PASSAGE GIVEN —
===
Perquy says she wanted the series to be challenging for audiences: “The best series make you think and get involved, and this is definitely one of those series. You never know if it’s going to be a success, but all the ingredients are there.”
Broadcaster VRT, which has signed on to the series alongside distributor ZDF Enterprises, will certainly be hoping those ingredients have been blended successfully – as will ZDF Neo in Germany, which will also air the drama next year.
But Perquy, whose credits include Eén series Quiz Me Quick, says Tabula Rasa represents a leap of faith for the Belgian broadcaster – one that sees it follow in the footsteps of several other European networks of late that have shown signs of more risk-taking in this on-demand age as they battle to stand out on the increasingly crowded EPG.
===
From the passage about Tabula Rasa, copy out the part that begins at "But Perquy, whose" and stops after "increasingly crowded EPG.", switching "leap of faith" to "gamble". The items after this passage are separate from it.
===
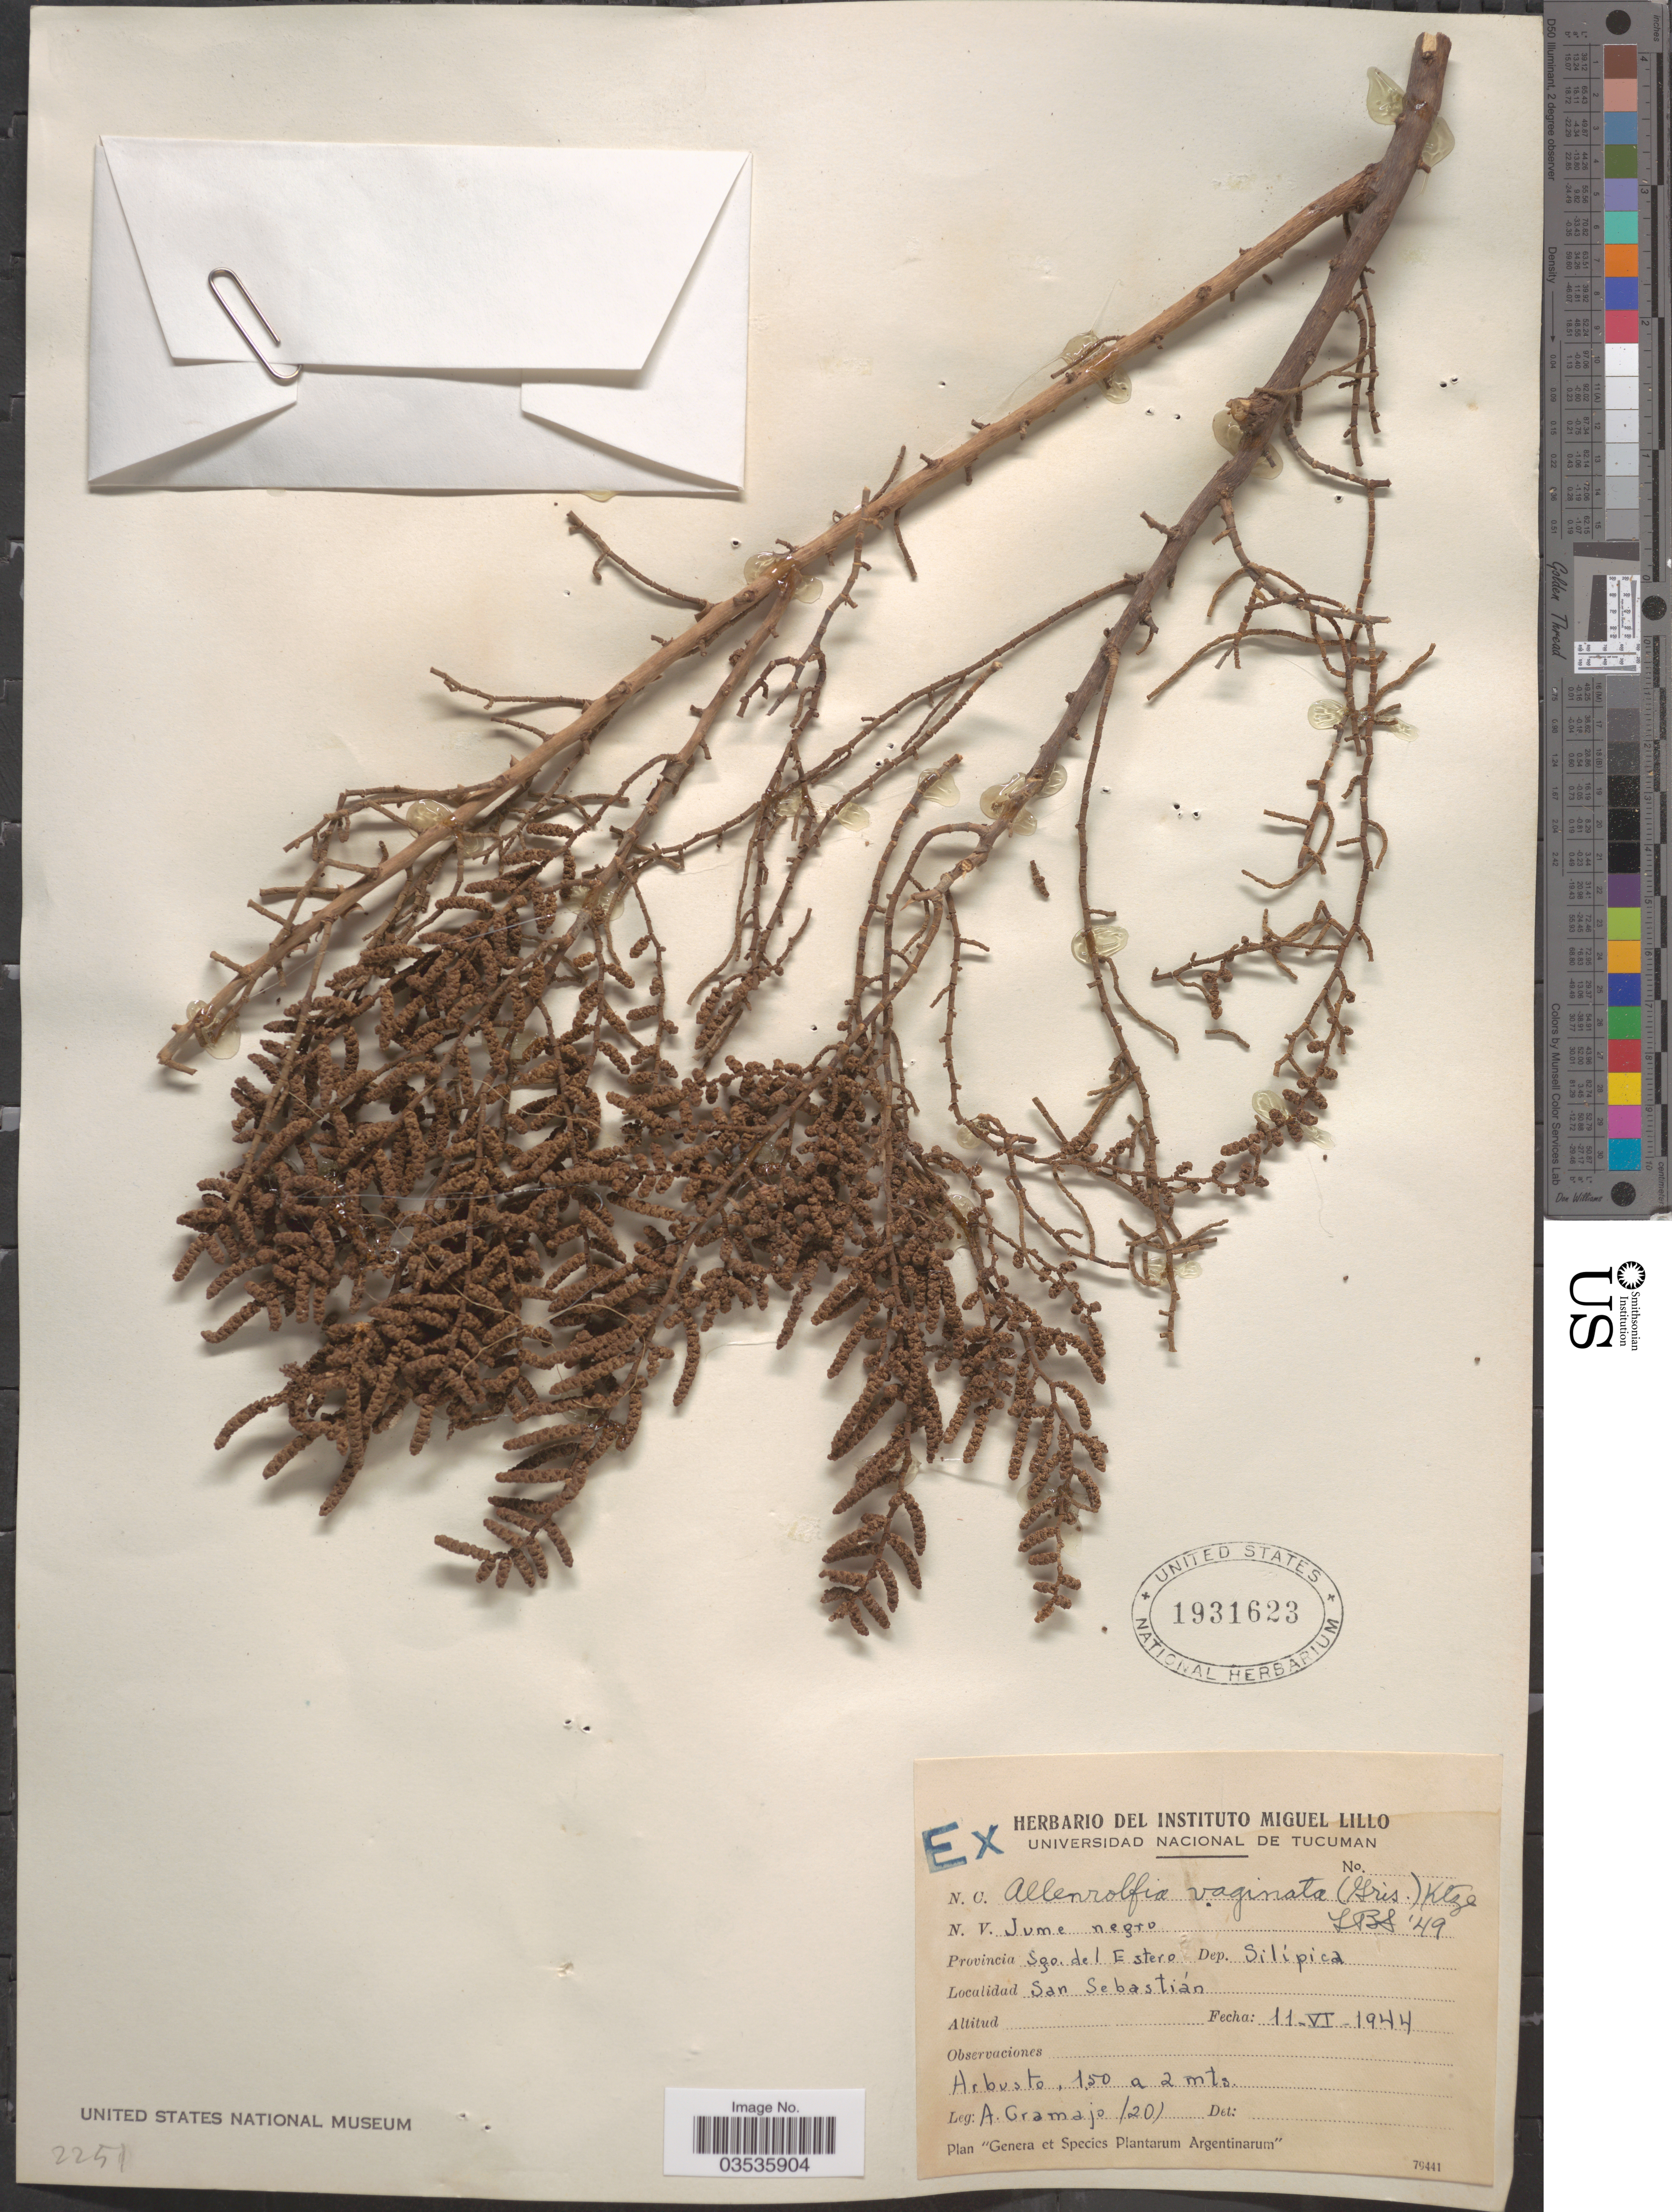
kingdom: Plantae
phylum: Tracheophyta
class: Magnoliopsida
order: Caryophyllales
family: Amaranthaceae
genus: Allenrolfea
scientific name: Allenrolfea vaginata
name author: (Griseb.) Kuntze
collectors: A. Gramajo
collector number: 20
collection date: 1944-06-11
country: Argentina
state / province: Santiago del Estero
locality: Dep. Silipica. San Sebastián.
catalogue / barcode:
===
TASK OUTPUT —
But Perquy, whose credits include Eén series Quiz Me Quick, says Tabula Rasa represents a gamble for the Belgian broadcaster – one that sees it follow in the footsteps of several other European networks of late that have shown signs of more risk-taking in this on-demand age as they battle to stand out on the increasingly crowded EPG.